NARBERTH, Pa. — Friends and former colleagues, including Vice President Joe Biden, two former Pennsylvania governors, judges and others on Tuesday mourned the loss of former U.S. Sen. Arlen Specter, calling him an “irreplaceable” man who was so determined to beat a string of illnesses that he managed to teach one last law class less than two weeks before his death.
Biden, former Govs. Ed Rendell and Dick Thornburgh, and other power brokers from various walks of life were among hundreds attending the funeral in a Philadelphia suburb to pay their respects. Specter died at his suburban home on Sunday at 82 after battling non-Hodgkin lymphoma.
U.S. District Judge Jan DuBois, a law school friend of Specter’s, recalled how Specter approached everything in life “with intensity, determination and grit,” managing to teach one last law class on Oct. 4 at the University of Pennsylvania Law School on the relationship between Congress and the U.S. Supreme Court.
Biden said he’d never seen someone with as much “undaunted courage” as Specter. He said his former Senate colleague’s fights with cancer should give hope to all families battling the disease.
“He believed he could change the world, if he just worked hard enough at it,” Biden said.

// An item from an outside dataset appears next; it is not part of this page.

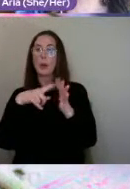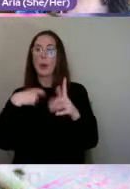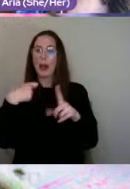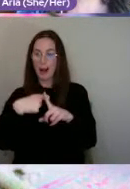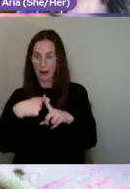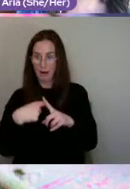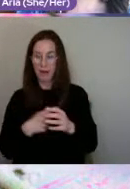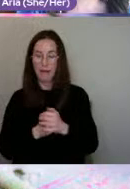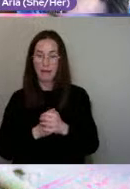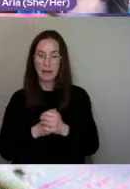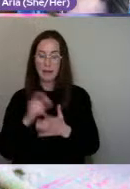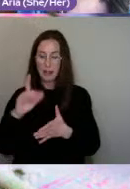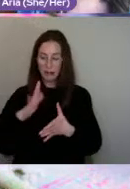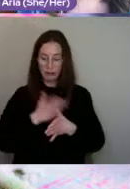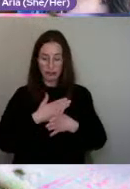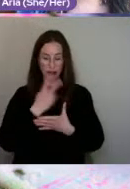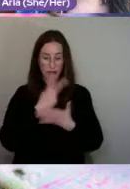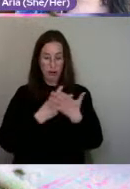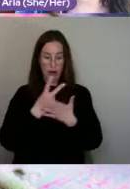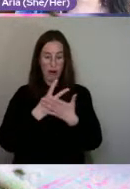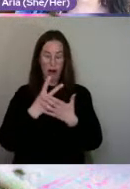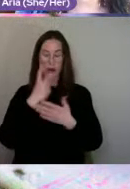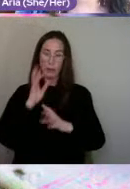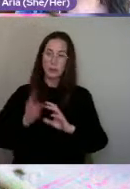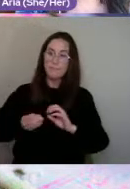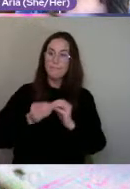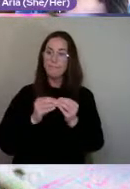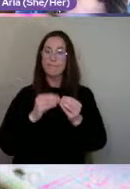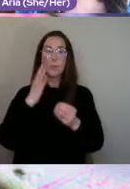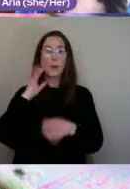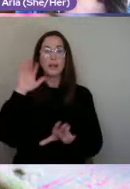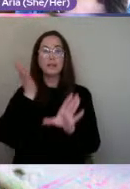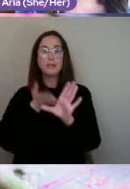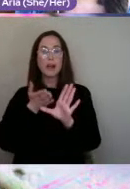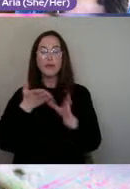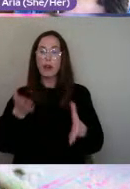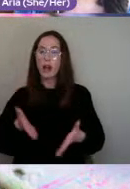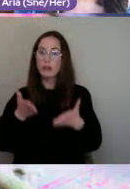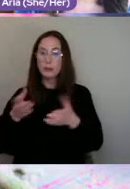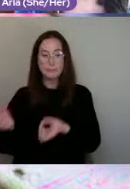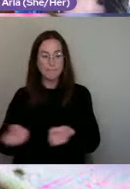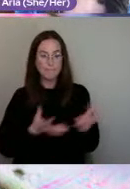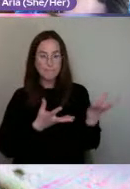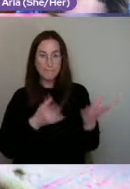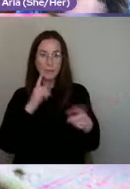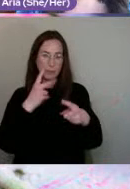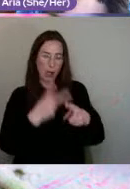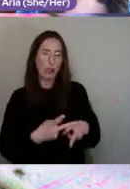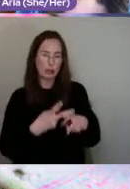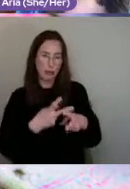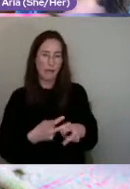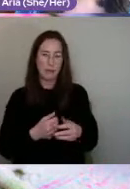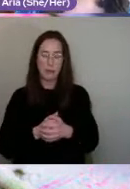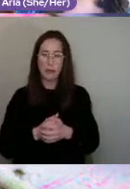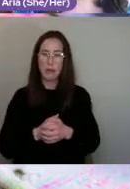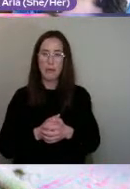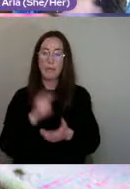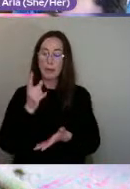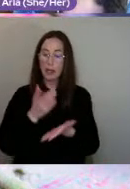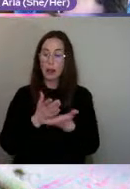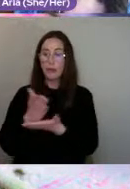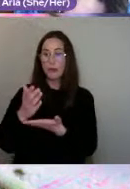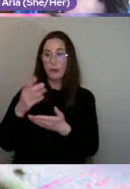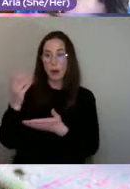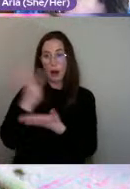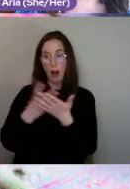of art was done when he was in a psychiatric hospital and he was being looked after there. And through art therapy,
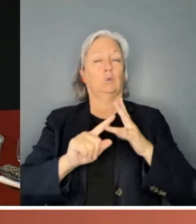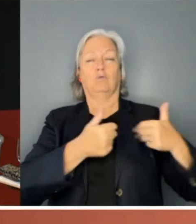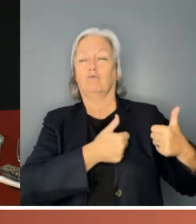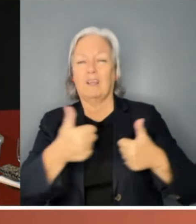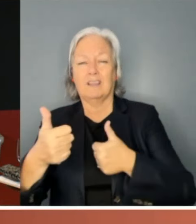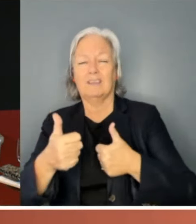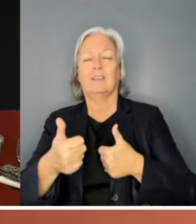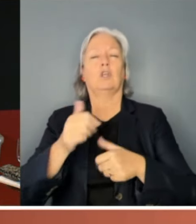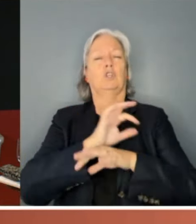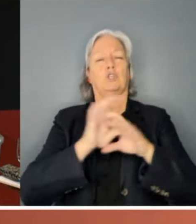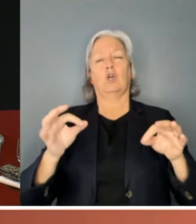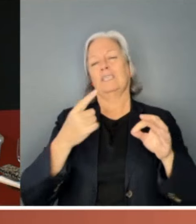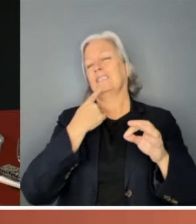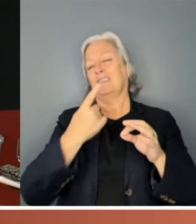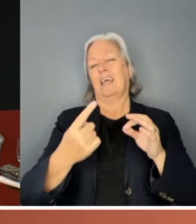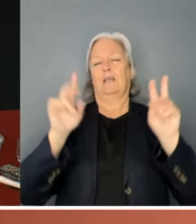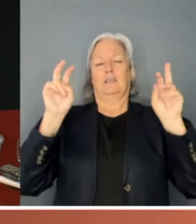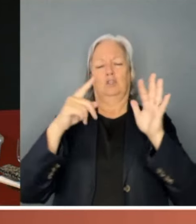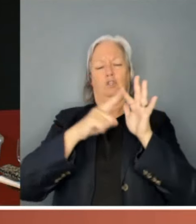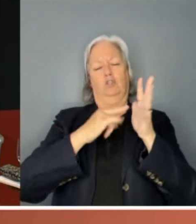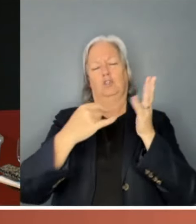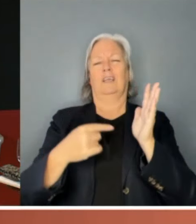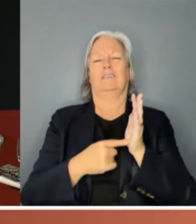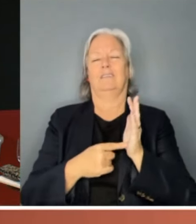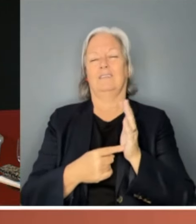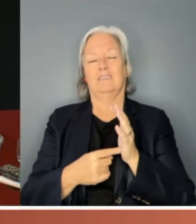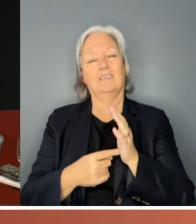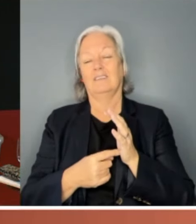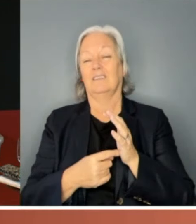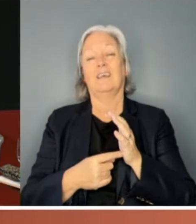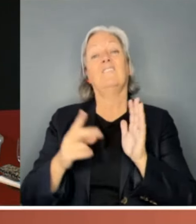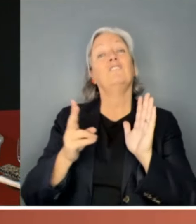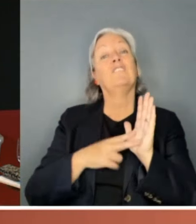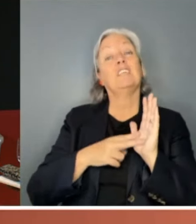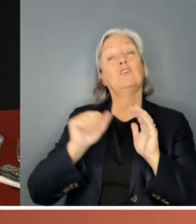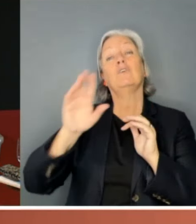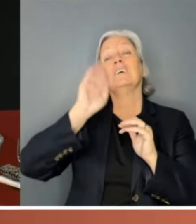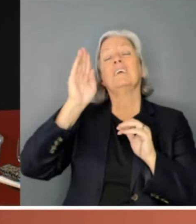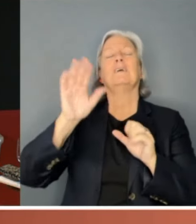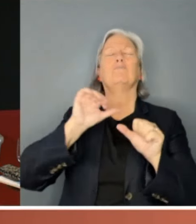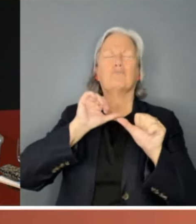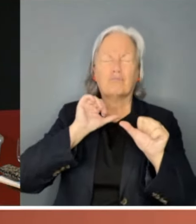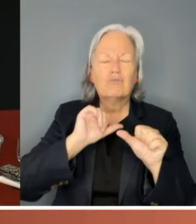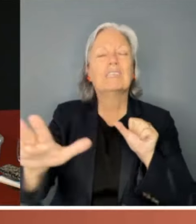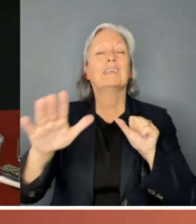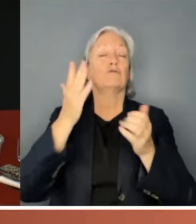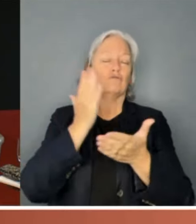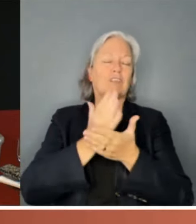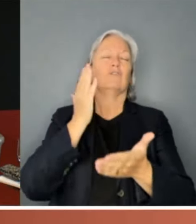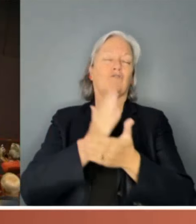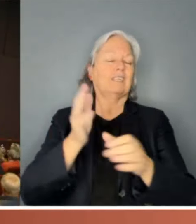just and get on board. And I just want to say, Virginia, that was absolutely brilliant. thank you. It was absolutely brilliant. Thank you.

Specter, a political moderate who switched parties twice in his career but mostly served as a Republican, was also recalled for his independent streak.
“He really set the standard for working across party lines and we’re going to miss that,” U.S. Sen. Bob Casey said, adding that Specter taught him a lot when he joined the Senate.
Anthony J. Scirica, the chief judge on the 3rd U.S. Circuit Court of Appeals, called Specter “irreplaceable.”
“He touched so many lives,” Scirica said. “He had some tough times, but he always thought that he was working for the public good.”
“He was a staunch friend of judiciary and of keeping the judges free from political influence,” he said.
Specter had won his Senate seat in the Reagan landslide of 1980 and, as one of the Senate’s sharpest legal minds, took part in 14 Supreme Court confirmation hearings. Earlier in his career, he had served as counsel to the Warren Commission investigating Kennedy’s death, and prosecuted Teamsters officials in Philadelphia as an assistant district attorney.
He fought two previous bouts with Hodgkin lymphoma, and also overcame a brain tumor and cardiac arrest following bypass surgery.
Specter is survived by his wife, Joan, sons Shanin and Steve, and four granddaughters.